Get some toys involved.
Masturbate for him


----------



## unbelievable (Aug 20, 2010)

He may be having getting or keeping an erection and avoids sex because he's embarrassed. There's Viagra and assorted other medications that can help if that's his problem. There's also other ways to pleasure you and you might guide him toward some of those.


----------



## SimplyAmorous (Nov 25, 2009)

It is either a hormonal issue (low testosterone- does he have other symptoms: brain fog, always tired, falling asleep after work?), a relationship issue (any resentment?) , attraction issue, or even performance pressure (embarrasment), or a health issue (Diabetes, high blood pressure, blood vessels narrowing). Viagra generally will help them all - so long as he is willing to be with you, and you do your part to "arouse".

But getting to the root cause is important. I personally have caused my husband "Performance Pressure" issues in the past- as I was simply wanting him too much, PLUS he has lower -but normal Testosterone levels. These things played on my mind alot as I worried it was a Desire issue, then I would start worrying about his levels.
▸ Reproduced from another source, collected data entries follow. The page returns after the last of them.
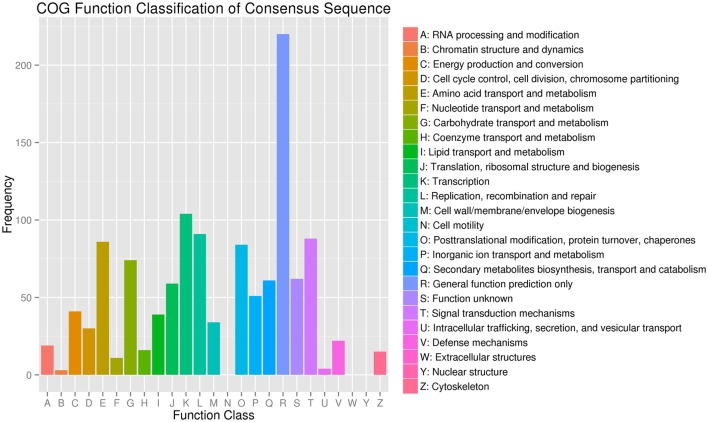
Clusters of Orthologous Groups (COG) functional classification of differentially expressed genes in JL-08 and JL-09 sprouts. The X axis represented different categories of COG in JL-08 and JL-09 sprouts. The Y axis is the frequency of different categories of COG.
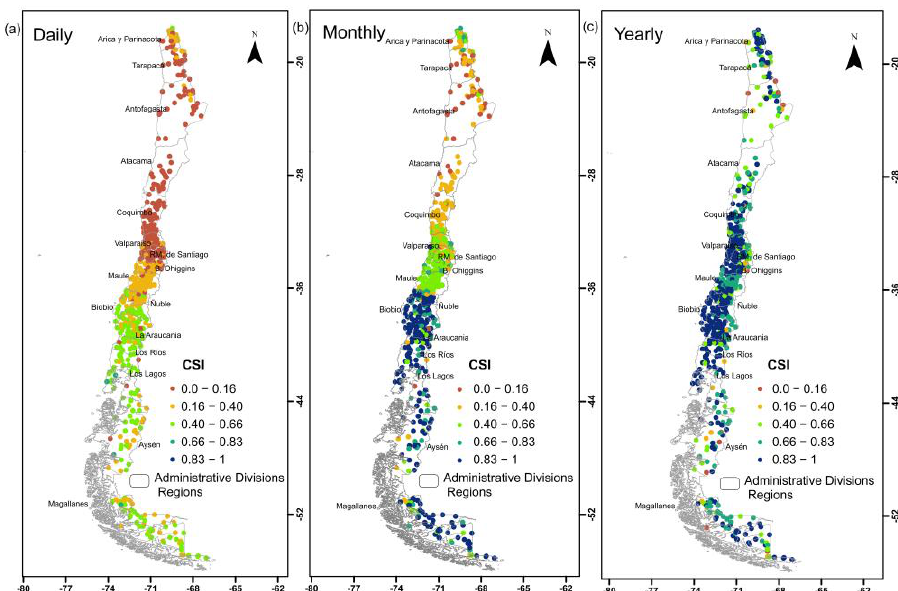
Figure 8. Daily, Monthly, and Yearly FAR for IMERG Early product.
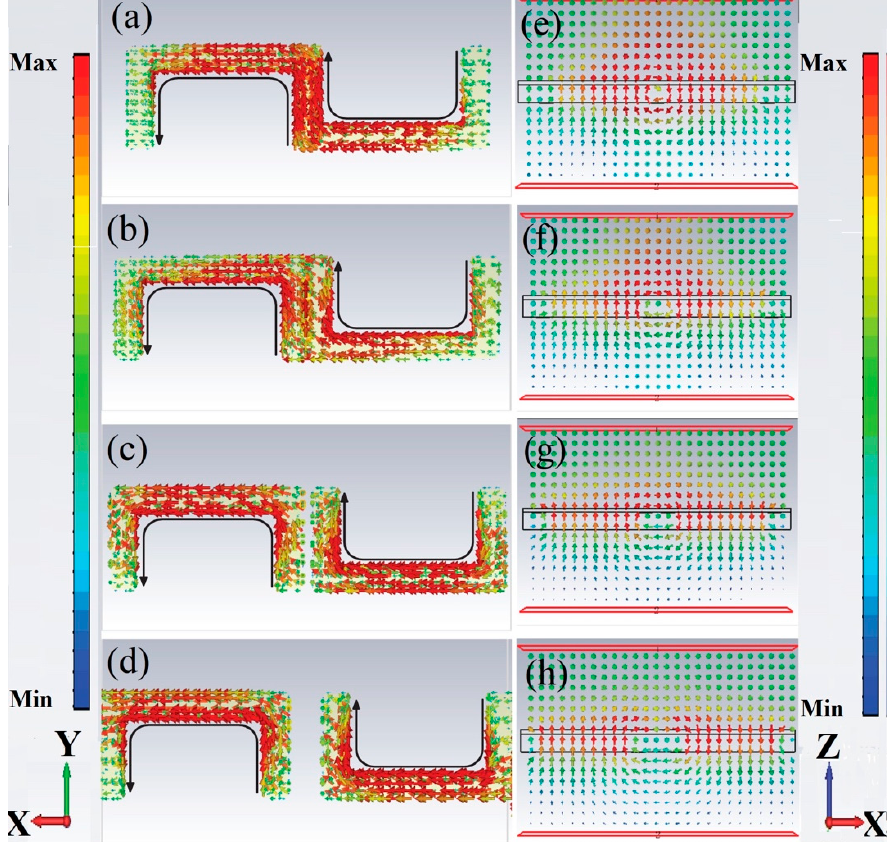
Figure 3. Simulated surface currents ( a – d ) and magnetic field (on the XZ plane at Y = 0 ( e – h ) of resonator at low frequency resonances.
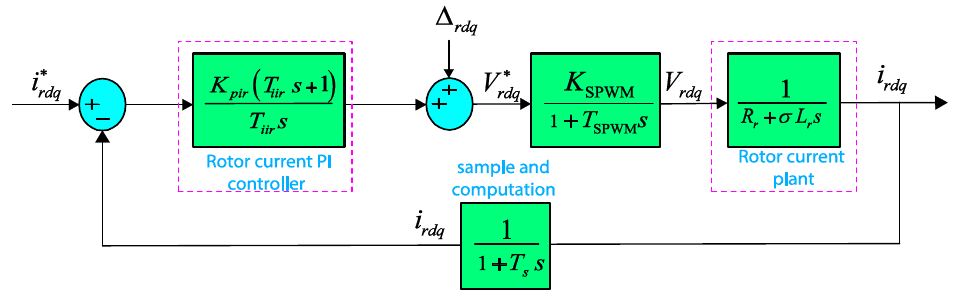
Figure 2. Proportional-Integral ( PI) control scheme for the inner current loop of the RSC.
Thankfully I have overcome most of this. But an occasion slither of Viagra, oh what a blessing! 

How old is your husband ?


----------



## Sara Ann (Aug 27, 2010)

It could be related to your relationship problems. You got back together, but whatever caused the breakup could still be keeping him resentful.

Anytime a loving normal person withholds affection or anything from a partner, I think you have to look at subconscious or conscious anger.

A loving normal person will find a way to make it work.

I had this problem in my own marriage. My husband kept turning me down because he was angry, and he did not even know he was!


----------